Close up image of a clump of mussels. Forming dense beds, deep-sea mussels are often early colonizers at cold seeps.

Close up image of a clump of mussels. Forming dense beds, deep-sea mussels are often early colonizers at cold seeps. Click image for larger view and image credit.


Gas-powered Circle of Life – Succession in a Deep-sea Ecosystem

Pen-Yuan Hsing

One objective of this cruise is to learn why we find deepwater corals where we do. An important factor is that these corals require hard bottom to settle and grow. Such hard substrate is rare on the muddy seafloor of the Gulf of Mexico, except in the occasional area with exposed carbonate rock. These authigenic (“formed in place”) carbonate rocks result from ecological succession at a site, involving many organisms other than coral, over a period of hundreds of years. Without it, the deepwater coral communities we get to explore on this cruise might not have appeared at all. This process begins with the formation of cold seeps.

Cold seeps occur over fissures on the seafloor caused by tectonic activity. Oil and methane "seep" out of those fissures, get diffused by sediment, and emerge over an area several hundred meters wide.

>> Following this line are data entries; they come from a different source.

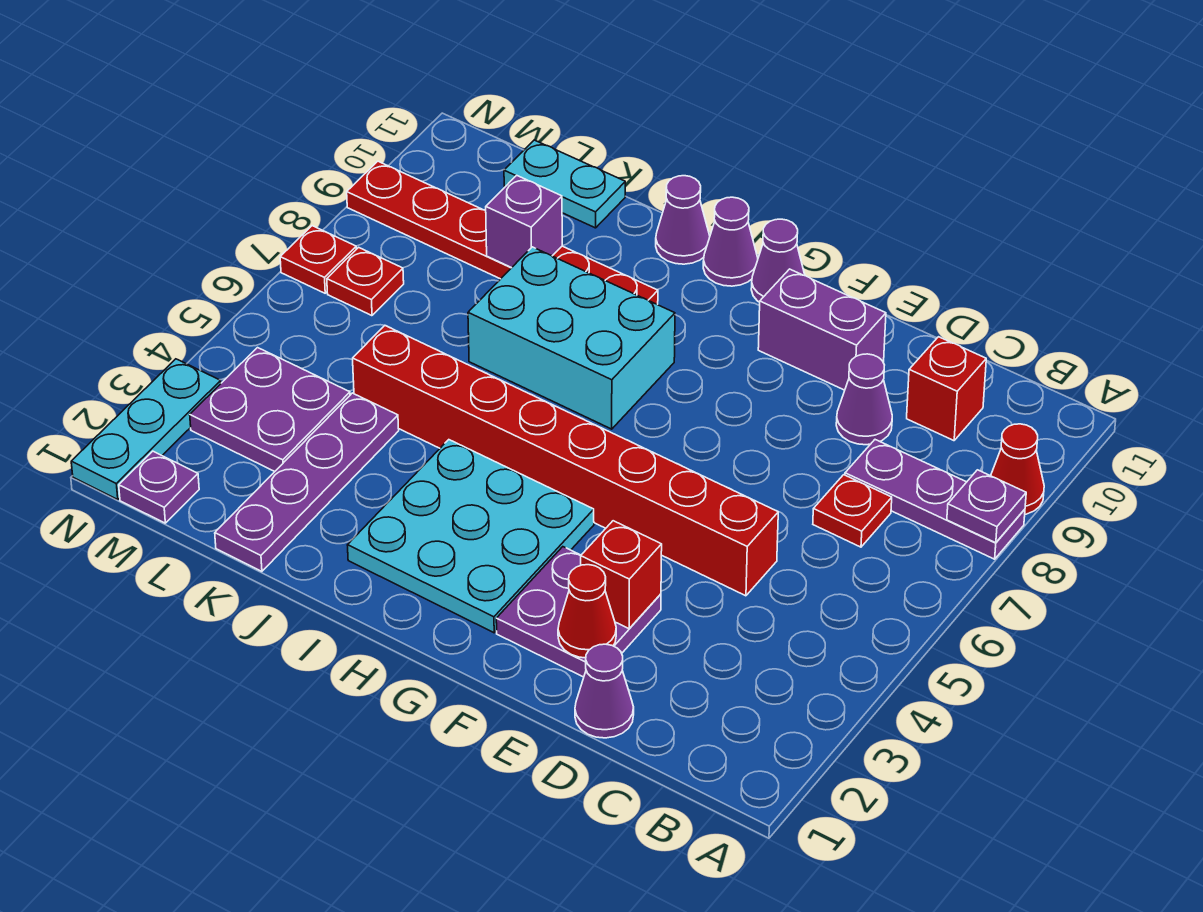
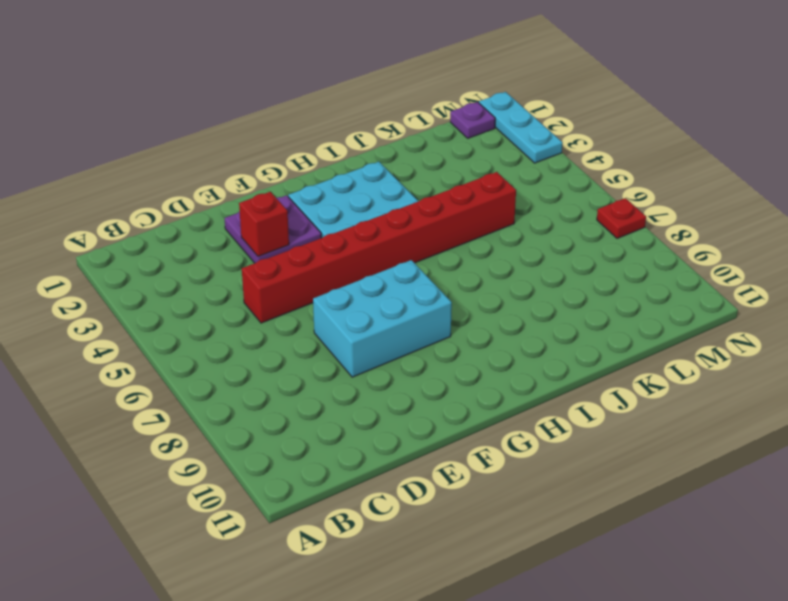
cyan brick E7:G8 level 1 -> cyan brick H7:J8 level 1
none -> purple plate A8:C8 level 1
none -> red cone A9 level 1
none -> red plate C7 level 1

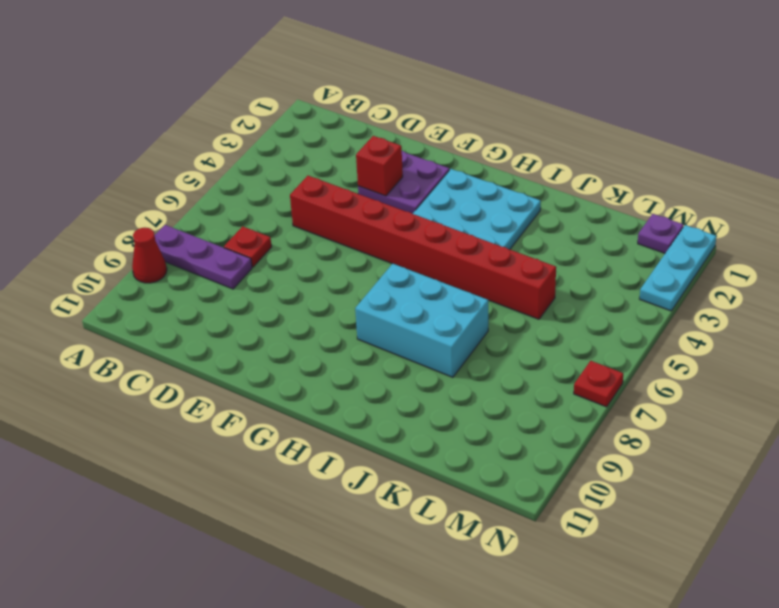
none -> red brick C10 level 1
none -> purple cone D1 level 1
none -> purple cone D9 level 1

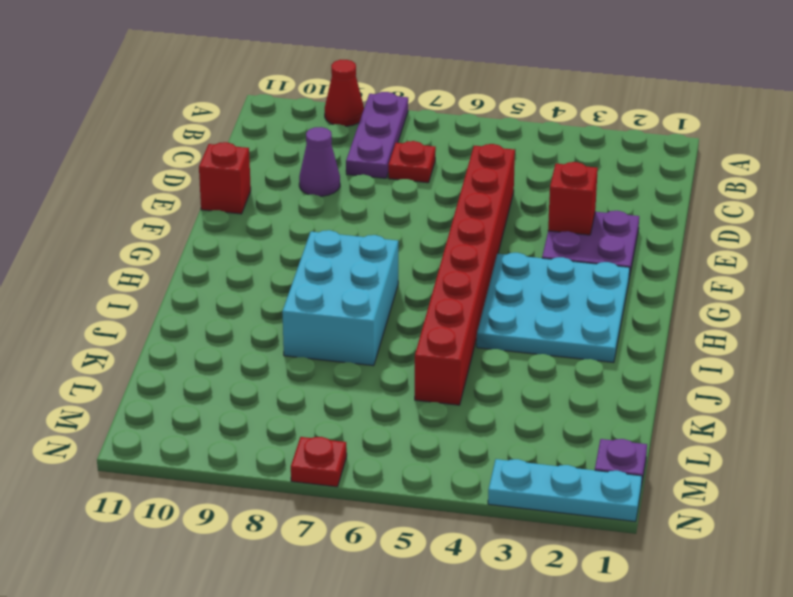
red brick E11 level 1 -> red brick C10 level 1
none -> purple cone D1 level 1
none -> purple brick E10:F10 level 1
none -> purple cone G11 level 1

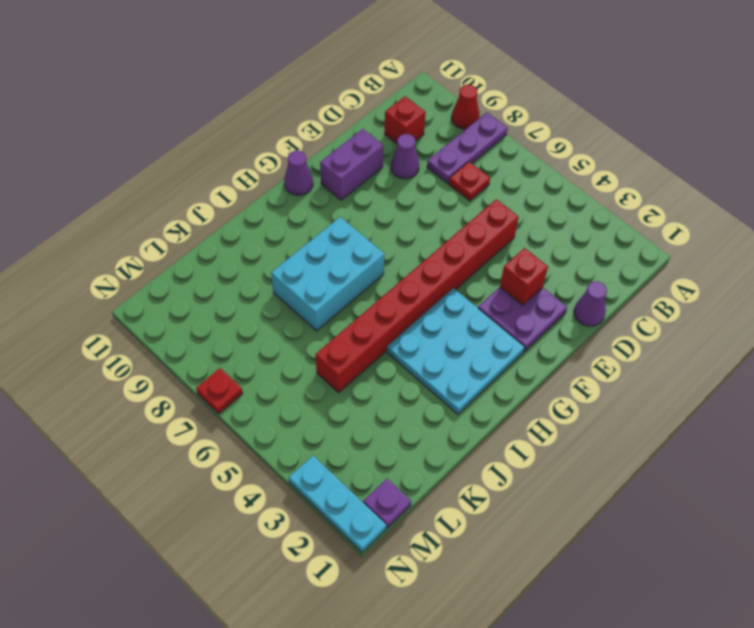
none -> purple cone H11 level 1
none -> red plate I9:N9 level 1
none -> purple cone I11 level 1

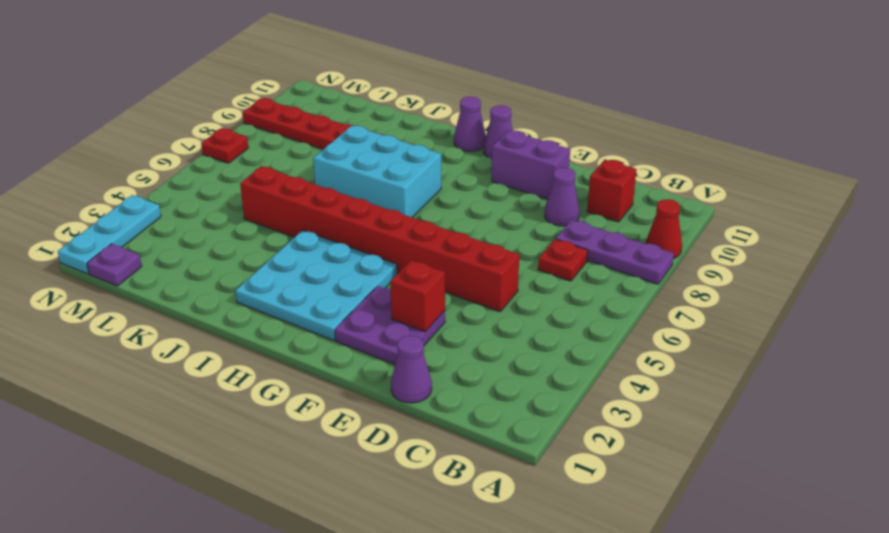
none -> purple cone I11 level 1
none -> purple plate K1:K4 level 1
none -> cyan plate K11:L11 level 1

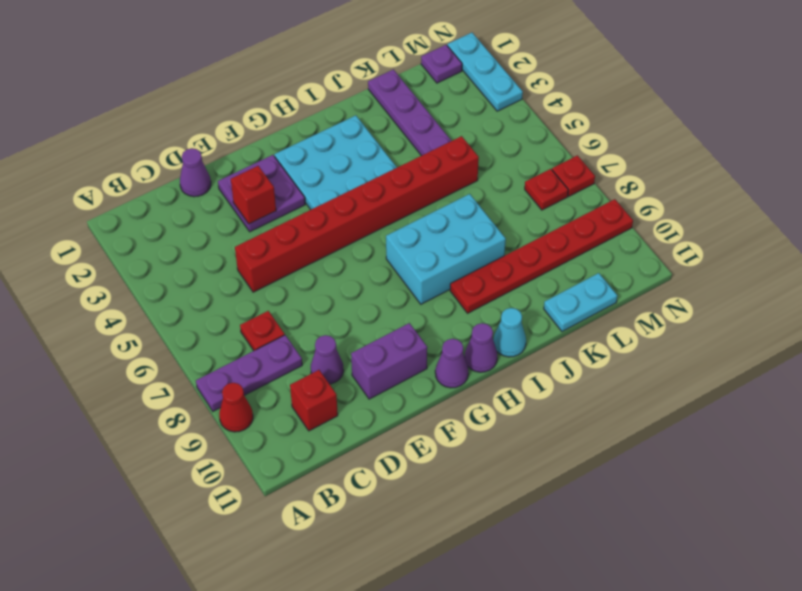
cyan cone I11 level 1 -> purple cone I11 level 1
none -> purple plate L3:M4 level 1
none -> purple plate A8 level 2
none -> red cone E2 level 2

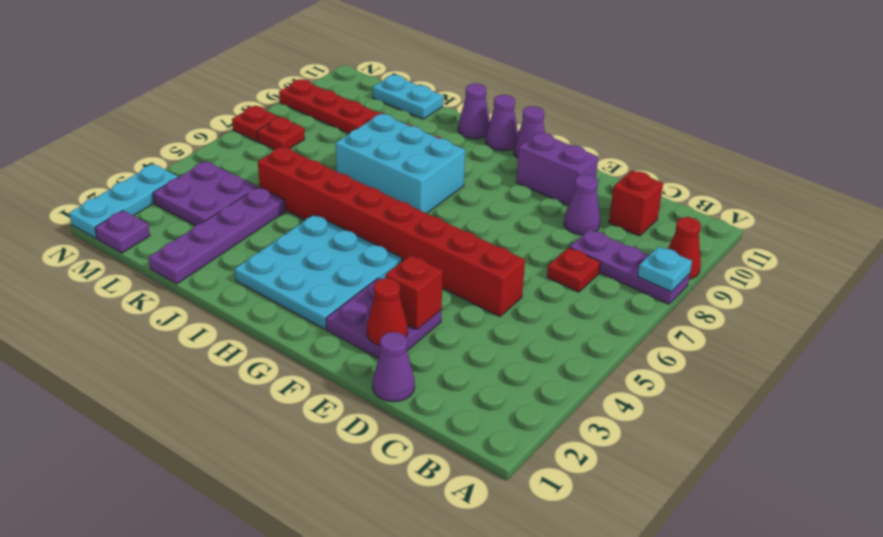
cyan plate A8 level 2 -> purple plate A8 level 2
none -> purple brick K9 level 2

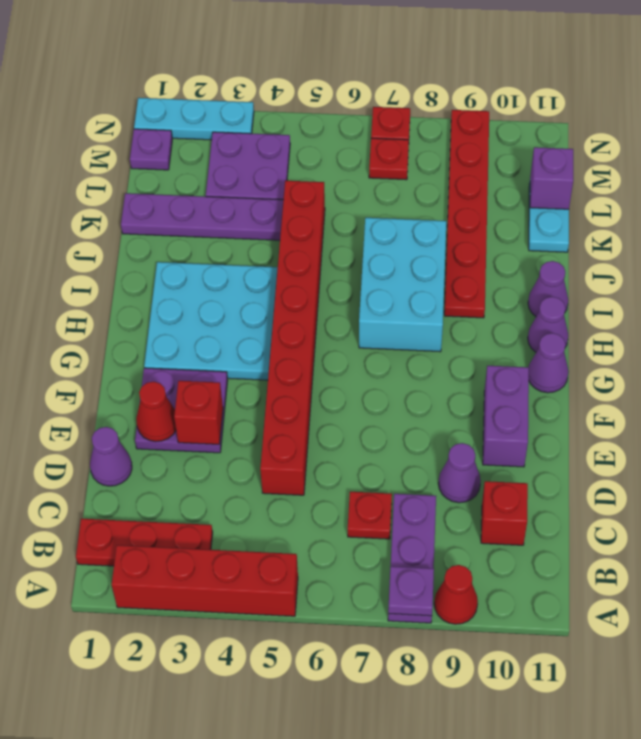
red brick A2:A5 level 1 -> none
red plate B1:B3 level 1 -> none
purple brick L11 level 2 -> purple brick K9 level 2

Methane is the main component of what we commonly refer to as natural gas. But in addition to being an important energy source for humans, methane also forms the basis of a cold seep ecosystem.

Close up of a tubeworm “bush”, which mines for sulfide in the carbonate substrate with their roots. The sulfide is metabolized by bacteria living in the tubeworms, and the energy produced sustains both organisms. It is a classic symbiotic relationship.

Close up of a tubeworm “bush”, which mines for sulfide in the carbonate substrate with their roots. The sulfide is metabolized by bacteria living in the tubeworms, and the energy produced sustains both organisms. It is a classic symbiotic relationship. Click image for larger view and image credit.


The first type of organism to take advantage of this deep-sea energy source is bacteria. Aggregating into mats at cold seeps, these microbes metabolize methane and hydrogen sulfide(another gas that emerges from seeps) for energy. This process of obtaining energy from chemicals is known as chemosynthesis.

During this initial stage, when methane is relatively abundant, dense mussel beds also form near the cold seep. Mostly composed of species in the genus Bathymodiolus, these mussels do not directly consume food. Instead, they are nourished by symbiotic bacteria that also produce energy from methane, similar to their relatives that form mats.

This microbial activity produces calcium carbonate, which is deposited on the seafloor and forms a layer of rock. During a period lasting up to several decades, these rock formations attract vestimentiferan tubeworms, which settle and grow along with the mussels. Like the mussels, tubeworms rely on chemosynthetic bacteria (in this case, a type that needs hydrogen sulfide instead of methane) for survival. True to any symbiotic relationship, a tubeworm also provides for their bacteria by appropriating hydrogen sulfide from the environment. The sulfide not only comes from the water, but is also mined from the sediment through an extensive root system a tubeworm "bush" establishes in the hard, carbonate substrate. A tubeworm bush can contain hundreds of individual worms, which can grow a meter or more above the sediment.

Seafloor photo mosaic, made up of more than a hundred images taken with the remote operated vehicle (ROV) Jason II. It shows the occurrence of the deep-water coral Lophelia pertusa.

Seafloor photo mosaic, made up of more than a hundred images taken with the remote operated vehicle (ROV) Jason II. It shows the occurrence of the deep-water coral Lophelia pertusa. Click image for larger view and image credit.


Cold seeps do not last indefinitely. As the rate of gas seepage slowly decrease, the shorter-lived, methane-hungry mussels (or more precisely, their methane-hungry bacterial symbionts) start to die off. At this stage, tubeworms become the dominant organism in a seep community. As long as there is some sulfide in the sediment, the sulfide-mining tubeworms can persist. Individuals of one tubeworm species Lamellibrachia luymesi have been estimated to live for over 250 years in such conditions.

Finally, as cold seeps become inactive, tubeworms also start to disappear, clearing the way for corals to settle on the now exposed carbonate substrate. The corals do not rely on hydrocarbons seeping out of the seafloor. Studies on Lophelia pertusa, the species this cruise is named after, suggest they derive their nutrition primarily from the ocean surface. Chemosynthesis plays only a very small role, if any, in their settlement and growth.

While deepwater corals do not seem to be chemosynthesis-based organisms, the chemosynthetic organisms that come before them enable the corals' existence. This process of a community composition's orderly shift from one set of species to another is called ecological succession. Such a phenomenon happens not only in the deep sea, but in many biological systems. The re-establishment of a forest after a fire is a classic example. One amazing thing about being an ecologist is learning how processes like succession are at work in seemingly unrelated ecosystems, marine or terrestrial. Ecology is truly a fundamental science, and it's one I intend to study for the foreseeable future.